A gun fight on Monday morning in a so-called security 'red zone' in neighboring Narathiwat province left one soldier and three suspected rebels dead, marring the start of the Muslim Eid festival.

"One soldier was killed at the scene, three gunmen were also killed -- a policeman was seriously injured," Narong Tongkhaw of Rueso Police told AFP.

Narong said the wounded policeman was a Muslim on his way back home to celebrate Eid -- the end of the Ramadan fasting season which began on Monday.

"They (the rebels) attack whenever they have a chance," said Narong. "They want to show that they still have influence -- they want to create unrest by killing the authorities."

Narathiwat is one of three southernmost Thai provinces bordering Malaysia afflicted by a decade-long insurgency.

More than 6,100 people have been killed in near-daily bombings and shootings in the Muslim-majority region since 2004.

Buddhists and Muslims alike fall victim to the shadowy insurgents, who target security forces, civilians and perceived representatives of state authority.

Many local Muslims accuse Thailand of widespread human rights abuses and riding roughshod over their Malay culture.
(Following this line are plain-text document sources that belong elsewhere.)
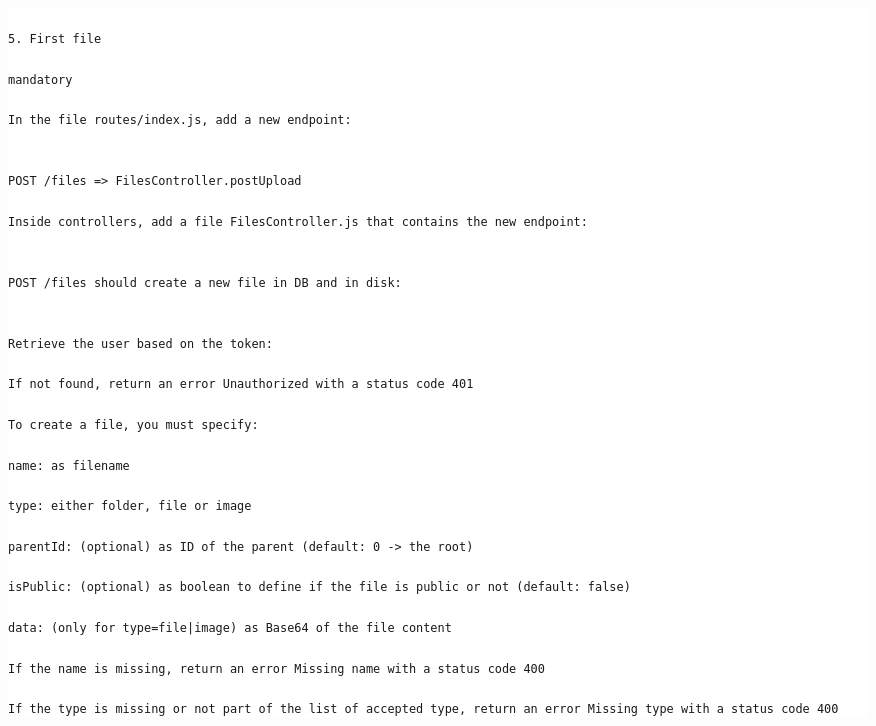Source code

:                                                                                                                                                                                                                                                                                                            5. First file
                                                                                                                                                                                                                                                                                                           mandatory
                                                                                                                                                                                                                                                                                                           In the file routes/index.js, add a new endpoint:

                                                                                                                                                                                                                                                                                                           POST /files => FilesController.postUpload
                                                                                                                                                                                                                                                                                                           Inside controllers, add a file FilesController.js that contains the new endpoint:

                                                                                                                                                                                                                                                                                                           POST /files should create a new file in DB and in disk:

                                                                                                                                                                                                                                                                                                           Retrieve the user based on the token:
                                                                                                                                                                                                                                                                                                           If not found, return an error Unauthorized with a status code 401
                                                                                                                                                                                                                                                                                                           To create a file, you must specify:
                                                                                                                                                                                                                                                                                                           name: as filename
                                                                                                                                                                                                                                                                                                           type: either folder, file or image
                                                                                                                                                                                                                                                                                                           parentId: (optional) as ID of the parent (default: 0 -> the root)
                                                                                                                                                                                                                                                                                                           isPublic: (optional) as boolean to define if the file is public or not (default: false)
                                                                                                                                                                                                                                                                                                           data: (only for type=file|image) as Base64 of the file content
                                                                                                                                                                                                                                                                                                           If the name is missing, return an error Missing name with a status code 400
                                                                                                                                                                                                                                                                                                           If the type is missing or not part of the list of accepted type, return an error Missing type with a status code 400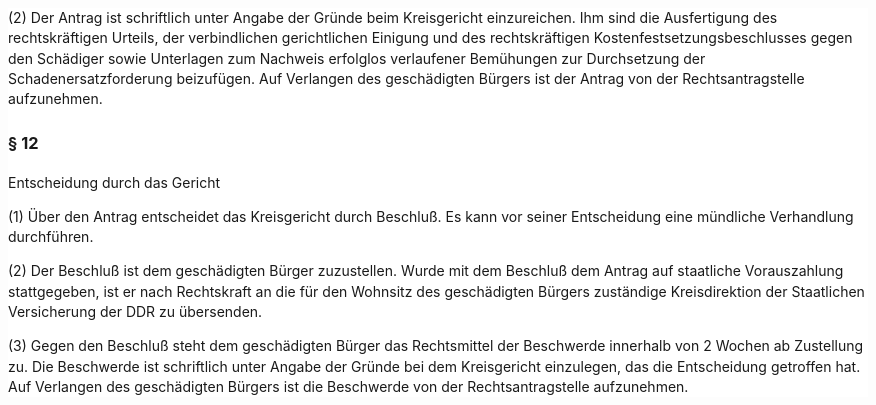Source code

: </div>

<div class="jurAbsatz">

(2) Der Antrag ist schriftlich unter Angabe der Gründe beim Kreisgericht
einzureichen. Ihm sind die Ausfertigung des rechtskräftigen Urteils, der
verbindlichen gerichtlichen Einigung und des rechtskräftigen
Kostenfestsetzungsbeschlusses gegen den Schädiger sowie Unterlagen zum
Nachweis erfolglos verlaufener Bemühungen zur Durchsetzung der
Schadenersatzforderung beizufügen. Auf Verlangen des geschädigten
Bürgers ist der Antrag von der Rechtsantragstelle aufzunehmen.

</div>

</div>

</div>

</div>

<span id="DDNR003450988BJNE001500307.html"></span>

### § 12  
Entscheidung durch das Gericht

<div>

<div class="jnhtml">

<div>

<div class="jurAbsatz">

(1) Über den Antrag entscheidet das Kreisgericht durch Beschluß. Es kann
vor seiner Entscheidung eine mündliche Verhandlung durchführen.

</div>

<div class="jurAbsatz">

(2) Der Beschluß ist dem geschädigten Bürger zuzustellen. Wurde mit dem
Beschluß dem Antrag auf staatliche Vorauszahlung stattgegeben, ist er
nach Rechtskraft an die für den Wohnsitz des geschädigten Bürgers
zuständige Kreisdirektion der Staatlichen Versicherung der DDR zu
übersenden.

</div>

<div class="jurAbsatz">

(3) Gegen den Beschluß steht dem geschädigten Bürger das Rechtsmittel
der Beschwerde innerhalb von 2 Wochen ab Zustellung zu. Die Beschwerde
ist schriftlich unter Angabe der Gründe bei dem Kreisgericht einzulegen,
das die Entscheidung getroffen hat. Auf Verlangen des geschädigten
Bürgers ist die Beschwerde von der Rechtsantragstelle aufzunehmen.

</div>

<div class="jurAbsatz">

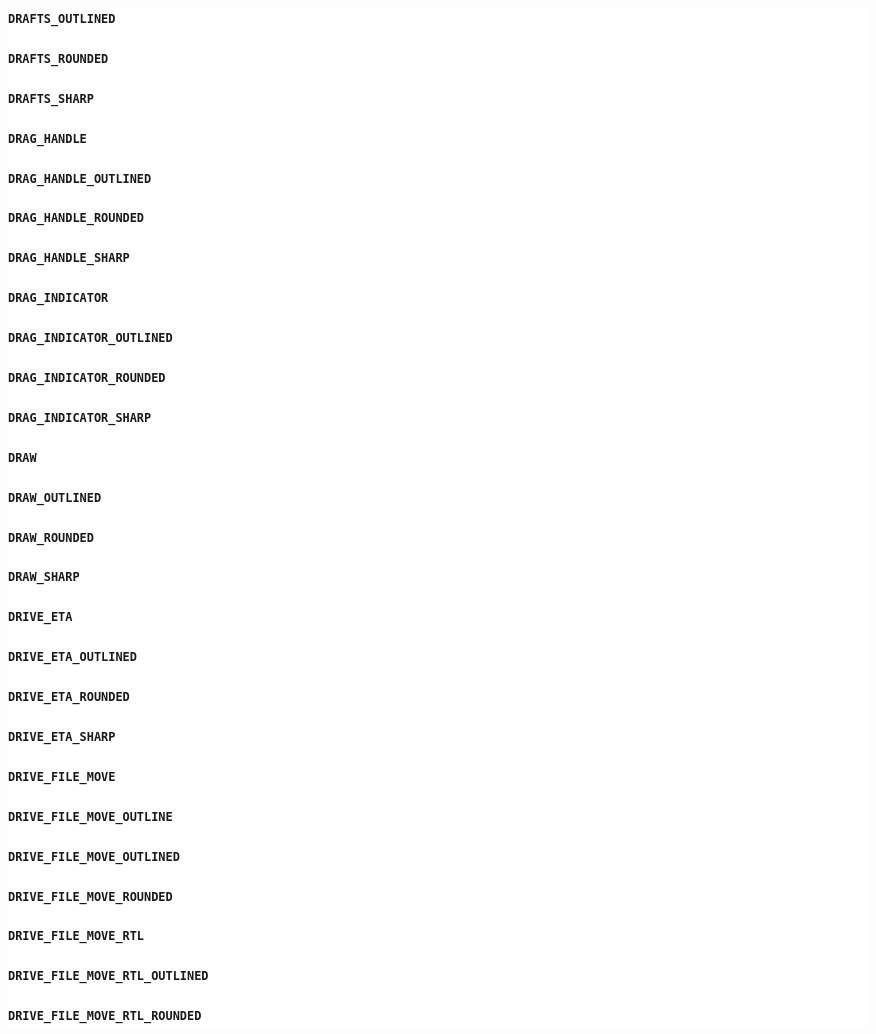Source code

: #### `DRAFTS_OUTLINED`

#### `DRAFTS_ROUNDED`

#### `DRAFTS_SHARP`

#### `DRAG_HANDLE`

#### `DRAG_HANDLE_OUTLINED`

#### `DRAG_HANDLE_ROUNDED`

#### `DRAG_HANDLE_SHARP`

#### `DRAG_INDICATOR`

#### `DRAG_INDICATOR_OUTLINED`

#### `DRAG_INDICATOR_ROUNDED`

#### `DRAG_INDICATOR_SHARP`

#### `DRAW`

#### `DRAW_OUTLINED`

#### `DRAW_ROUNDED`

#### `DRAW_SHARP`

#### `DRIVE_ETA`

#### `DRIVE_ETA_OUTLINED`

#### `DRIVE_ETA_ROUNDED`

#### `DRIVE_ETA_SHARP`

#### `DRIVE_FILE_MOVE`

#### `DRIVE_FILE_MOVE_OUTLINE`

#### `DRIVE_FILE_MOVE_OUTLINED`

#### `DRIVE_FILE_MOVE_ROUNDED`

#### `DRIVE_FILE_MOVE_RTL`

#### `DRIVE_FILE_MOVE_RTL_OUTLINED`

#### `DRIVE_FILE_MOVE_RTL_ROUNDED`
Several rounds of peace talks between some rebel groups and the Thai state have stalled amid wider political strife in Thailand, which annexed the so-called deep south more than a century ago.

Rebels demanded a level of autonomy during those talks, but authorities failed to respond and many of the main Thai negotiators have now been removed following the military seizure of power in May.

The latest deaths follow a car bomb on Friday outside a hotel in Yala province that killed three people and wounded more than 30 others, reviving fears that the insurgents are moving their bombing campaign to heavily populated areas.